The economic effects of a long-term capital lease on the lessee are similar to that of an equipment purchase using installment debt. Such a lease transfers substantially all of the benefits and risks incident to the ownership of property to the lessee, and obligates the lessee in a manner similar to that created when funds are borrowed. To enhance comparability between a firm that purchases an asset on a long-term basis and a firm that leases an asset under substantially equivalent terms, the lease should be capitalized. b. A lessee should account for a capital lease at its inception as an asset and an obligation at an amount equal to the present value at the beginning of the lease term of minimum lease payments during the lease term, excluding any portion of the payments representing executory costs, together with any profit thereon. However, if the present value exceeds the fair value of the leased property at the inception of the lease, the amount recorded for the asset and obligation should be the fair value. c. A lessee should allocate each minimum lease payment between a reduction of the obligation and interest expense so as to produce a constant periodic rate of interest on the remaining balance of the obligation. d. Von should classify the first lease as a capital lease because the lease term is more than 75 percent of the estimated economic life of the machine. Von should classify the second lease as a capital lease because the lease contains a bargain purchase option.
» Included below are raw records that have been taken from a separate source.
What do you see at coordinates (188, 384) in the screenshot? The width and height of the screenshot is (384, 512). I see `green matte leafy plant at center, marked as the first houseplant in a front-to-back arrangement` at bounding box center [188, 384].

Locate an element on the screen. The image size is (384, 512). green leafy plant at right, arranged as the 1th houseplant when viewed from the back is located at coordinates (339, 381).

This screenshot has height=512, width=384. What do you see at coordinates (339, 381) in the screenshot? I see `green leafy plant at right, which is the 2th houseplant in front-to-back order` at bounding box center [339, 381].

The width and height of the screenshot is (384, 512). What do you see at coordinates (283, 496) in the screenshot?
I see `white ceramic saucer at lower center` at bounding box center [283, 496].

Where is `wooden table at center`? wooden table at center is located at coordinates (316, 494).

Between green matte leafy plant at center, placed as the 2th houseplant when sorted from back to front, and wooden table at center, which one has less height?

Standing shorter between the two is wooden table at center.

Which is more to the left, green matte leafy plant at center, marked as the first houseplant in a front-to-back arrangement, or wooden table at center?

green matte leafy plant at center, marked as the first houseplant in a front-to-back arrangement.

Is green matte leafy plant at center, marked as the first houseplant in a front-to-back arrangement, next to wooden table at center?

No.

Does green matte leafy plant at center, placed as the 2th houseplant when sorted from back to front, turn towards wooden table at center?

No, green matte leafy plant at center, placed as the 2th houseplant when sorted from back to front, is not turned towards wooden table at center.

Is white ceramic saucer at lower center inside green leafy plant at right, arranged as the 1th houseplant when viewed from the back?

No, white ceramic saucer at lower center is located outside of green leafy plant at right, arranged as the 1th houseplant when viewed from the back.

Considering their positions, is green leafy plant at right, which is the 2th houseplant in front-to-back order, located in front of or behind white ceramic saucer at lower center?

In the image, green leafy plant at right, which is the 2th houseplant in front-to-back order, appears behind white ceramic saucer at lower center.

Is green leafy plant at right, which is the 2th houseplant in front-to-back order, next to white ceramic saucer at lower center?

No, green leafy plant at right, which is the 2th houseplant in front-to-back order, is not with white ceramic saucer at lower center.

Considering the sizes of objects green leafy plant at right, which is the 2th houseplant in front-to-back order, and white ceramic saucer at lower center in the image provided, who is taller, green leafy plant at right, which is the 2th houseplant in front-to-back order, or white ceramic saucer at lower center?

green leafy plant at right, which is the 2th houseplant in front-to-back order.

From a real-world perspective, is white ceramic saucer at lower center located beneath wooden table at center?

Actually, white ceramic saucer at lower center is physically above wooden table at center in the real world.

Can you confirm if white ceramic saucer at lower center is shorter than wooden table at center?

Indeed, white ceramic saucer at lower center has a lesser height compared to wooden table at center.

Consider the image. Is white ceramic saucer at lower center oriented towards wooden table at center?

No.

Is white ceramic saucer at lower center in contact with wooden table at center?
Exercise 3-3 (15 minutes) a. A lessee would account for a capital lease as an asset and an obligation at the inception of the lease. Rental payments during the year would be allocated between a reduction in the obligation and interest expense. The asset would be amortized in a manner consistent with the lessee's normal depreciation policy for owned assets, except that in some circumstances the period of amortization would be the lease term. b. No asset or obligation would be recorded at the inception of the lease. Normally, rental on an operating lease would be charged to expense over the lease term as it becomes payable. If rental payments are not made on a straight-line basis, rental expense nevertheless would be recognized on a straight-line basis unless another systematic or rational basis is more representative of the time pattern in which use benefit is derived from the leased property, in which case that basis would be used. Problem 3-2 (40 minutes) a. 1/1/Year 1 Enter into Lease Contract: Leased Property under Capital Leases .......................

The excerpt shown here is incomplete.